Up to the present rainy and wet year of our Lord eighteen hundred and no difference what, Tug has never admired anyone, so far as is known; but he admires Allan Dorris, the new owner of The Locks, and frequently says to Silas that "There is a man," at the same time aiming his big eye in the direction Dorris is supposed to be. There is every reason why Tug should admire Silas Davy, who is very good to him, but he does not, except in a way, and which is a very poor way; and there is no reason why he should admire Allan Dorris, who is suspicious of him, but he does, and on this night, Silas having arrived early with his supper, he is killing two birds with one stone, by discussing both at the same time.

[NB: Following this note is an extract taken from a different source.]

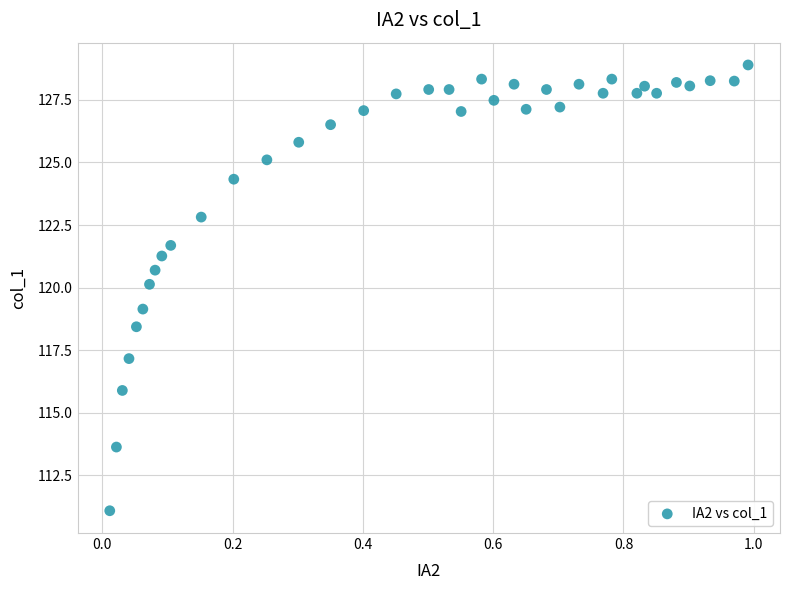

What is the range of Y values (max minus min)?

17.8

"By the horns of a tough bull," Tug says, which is his way of swearing, "but there is a man. Muscle, brain, clothes, independence, money; everything. What, no butter to-night?"

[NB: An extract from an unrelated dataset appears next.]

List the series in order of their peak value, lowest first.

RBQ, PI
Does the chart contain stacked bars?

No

He says this impatiently after running through the package his companion has brought, and not finding what he was looking for; and Silas humbly apologizes, saying he could not possibly get it at the hotel.
"Well, no matter," Tug continued in an injured way, using a pickle and two slices of bread as a sandwich. "It will come around all right some day. When I come into my rights, I'll have butter to spare. But this impudent Dorris; I like him. He has the form of an Apollo and the muscle of a giant. If he should hit you, you would fall so fast that your rings would fly off your fingers. He's the kind of a man I'd be if I had my rights."
While Tug is munching away at his supper, Davy remembers how unjust the people are with reference to these same rights; how they say he has none, and never will have, except the right to die as soon as possible. The people say that Tug's wife, the milliner, drove him from her house because he would not work, and because he was ugly in disposition, as well as in face and person; that it was soon found out that he was not so dangerous, after all, when men were talking to him, so they have regarded him as a harmless but eccentric loafer ever since. Some of the people believe that Tug does not appear on the streets during the day for fear of meeting his wife, while others contend that he goes out only at night because he is up to mischief; but neither class care to question him about the matter, for he has a mean tongue in his head, and knows how to defend himself, even though he is compelled to invent facts for the purpose.
But Davy knows that Tug can tell a very different story, and tell it well, and he is sure that there will be a genuine sensation when he finally tells it, and comes into his own.